Знаю, что абонент временно недоступен, но когда совсем перекрывает на вдохе, набираю голосовым поиском и слушаю настойчиво металлический голос… Кусаю изнутри щёку, пока не выступает кровь и своим вкусом возвращает в реальность. И от любого похожего тембра голоса за спиной вздрагиваю, как припадочный, оборачиваюсь и произношу:
— Ярослав… — и жду, что порывисто обнимет, неизменно сползая большими жадными ладонями сначала на поясницу, а потом на поджимающийся от нетерпения зад.
Я им добровольно болен, его вижу сердцем и руками, тянусь сознанием, нащупывая ускользающее по коже тепло… обнимаю себя руками и срываюсь в стон.
Подбегает сиделка, хлопочет, предлагая воду, обнимает по-матерински нежно, шепчет на ухо. А я хочу грубой встряски, хлёсткой пощёчины, укуса…

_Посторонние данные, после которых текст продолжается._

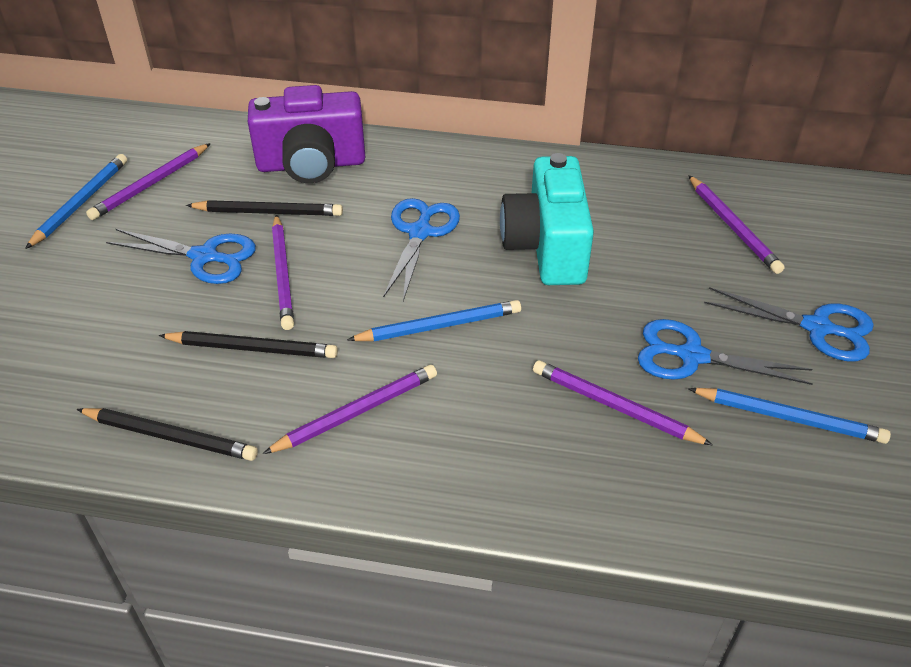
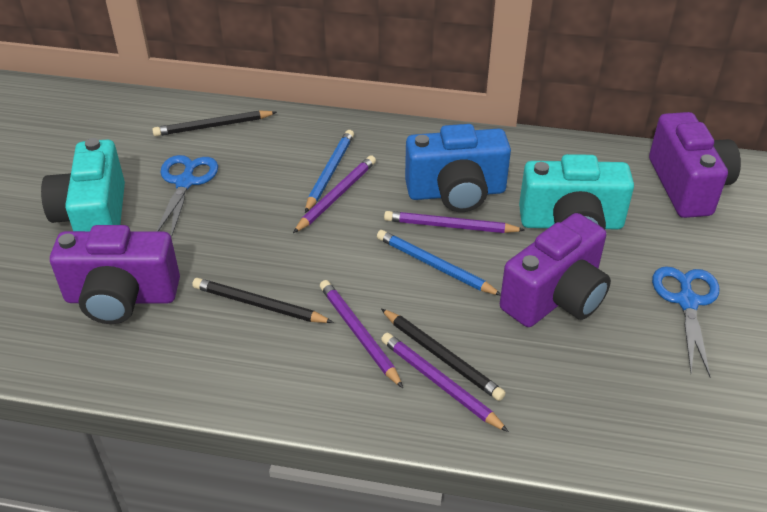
blue camera: none = 0 -> [405,124,511,212] = 1
blue pencil: [25,154,127,249] [347,300,521,341] [688,388,891,444] = 3 -> [305,130,354,213] [377,230,501,296] = 2
blue scissors: [106,229,256,284] [383,198,460,301] [638,319,813,385] [704,287,874,362] = 4 -> [156,155,218,238] [652,266,719,377] = 2
purple camera: [248,85,365,183] = 1 -> [50,225,180,324] [500,213,611,327] [649,112,741,218] = 3
purple pencil: [86,143,211,220] [263,365,437,454] [272,214,294,330] [533,360,713,445] [688,175,785,274] = 5 -> [293,155,376,233] [320,280,403,388] [381,333,509,432] [384,211,525,233] = 4
turquoise camera: [500,153,594,285] = 1 -> [41,138,125,231] [519,154,634,229] = 2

Новости сыпятся, как снег на голову, похоже, зрительные нервы на глазах не повреждены фатально… за меня берутся неврологи и психологи… постоянные расспросы доводят до состояния механической куклы, потом до первого срыва, когда всех на хуй посылаю и, схватив Арчи, сбегаю шататься по городу. Знаю, что меня все ищут, полиция сбилась с ног… но я упрям и дик… Мне плохо. Все это лечение кажется бессмысленным. Хочу домой.
Никто не поймёт, пока не влезет в мою шкуру, ни один самый заумный психолог.
Гуляя до темноты, как сумасшедший, жду неприятностей. Но бог хранит. Или Яр незримо переправил всех своих заколебавшихся ангелов в Германию, чтобы кружили над моей головой. Меня находит парочка русских туристов: мужчина и женщина, по ощущениям, моего возраста. Вместе тащимся в ночной бирштубе, где заливаемся пивом до булек в ушах, они пьянеют и отчаянно веселятся. Я же рискнул рассказать им всё, и наслаждаюсь их беззаботным искренним счастьем, слушаю сбивчивый страстный шёпот, влажные звуки поцелуев… Сижу рядом, каменея… не в силах даже возбудиться, невольно радуясь, что не предлагают тройничок… Даже когда парень почти вжимает её в меня в такси на заднем сидении — ничего.